Without looking away, she gave a slightly wry smile, the same — it seemed — as the other night, in the police van.

‘Why don’t we sit down…’

She gestured to the table closest to the bar, which was still covered with a white tablecloth. We sat opposite each other. She put her glass down on the tablecloth. I wondered what kind of alcohol it contained.

‘You should drink something,’ she said. ‘Something to warm you up. You’re very pale.’

She said the words with great seriousness and even a kind of solemn affection that no one had ever shown towards me until then. I felt embarrassed.

‘Have a margarita like me.’

The jockey brought me a margarita and then disappeared through a glass door behind the bar.

‘I didn’t know you’d left the clinic,’ she said. ‘I’ve been away from Paris for a few weeks…I’d planned on finding out how you were.’

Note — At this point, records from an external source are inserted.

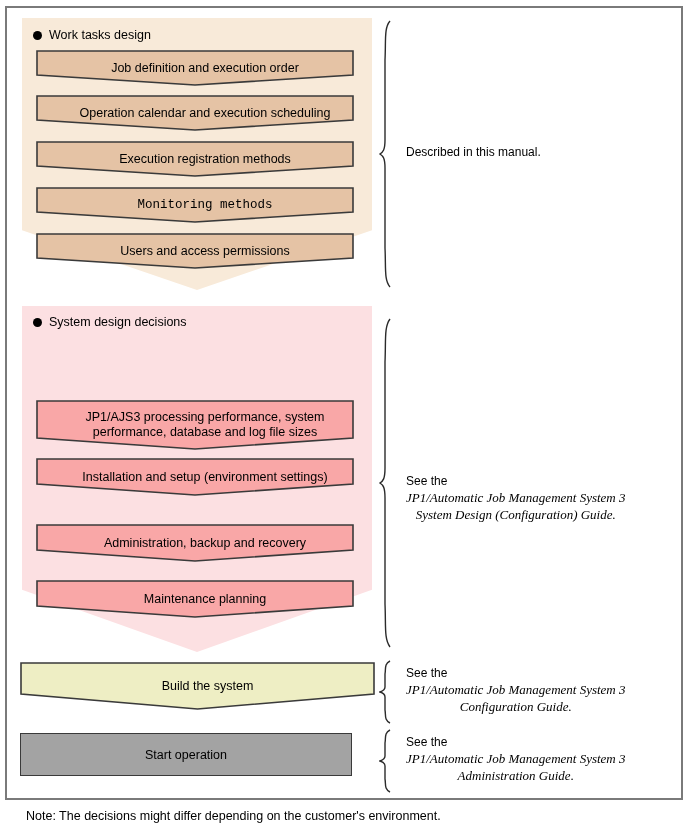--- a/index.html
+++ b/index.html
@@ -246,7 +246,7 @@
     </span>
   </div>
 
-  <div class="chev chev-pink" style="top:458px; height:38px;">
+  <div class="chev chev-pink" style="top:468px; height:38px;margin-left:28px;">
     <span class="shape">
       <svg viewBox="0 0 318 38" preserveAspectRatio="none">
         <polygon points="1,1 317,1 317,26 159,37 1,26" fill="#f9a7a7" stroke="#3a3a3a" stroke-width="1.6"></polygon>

It seems to me now, after decades, that it was very gloomy in that place where we’d found ourselves sitting face to face. We were in darkness, like in an eye clinic where they hold up lenses of different strengths in front of your eyes so that eventually you can make out the letters, over there on the backlit screen.

‘You should have stayed longer at the clinic…Did you escape?’ She smiled again. Stayed longer? I didn’t understand. The letters were still very blurry on the screen.

‘They told me to leave,’ I said. ‘A Mr Solière came to find me.’

She seemed surprised. She shrugged. ‘He didn’t tell me about it. I think he was afraid of you.’

Afraid of me? I would never have imagined frightening anyone.

‘You struck him as quite strange. He’s not used to people like you.’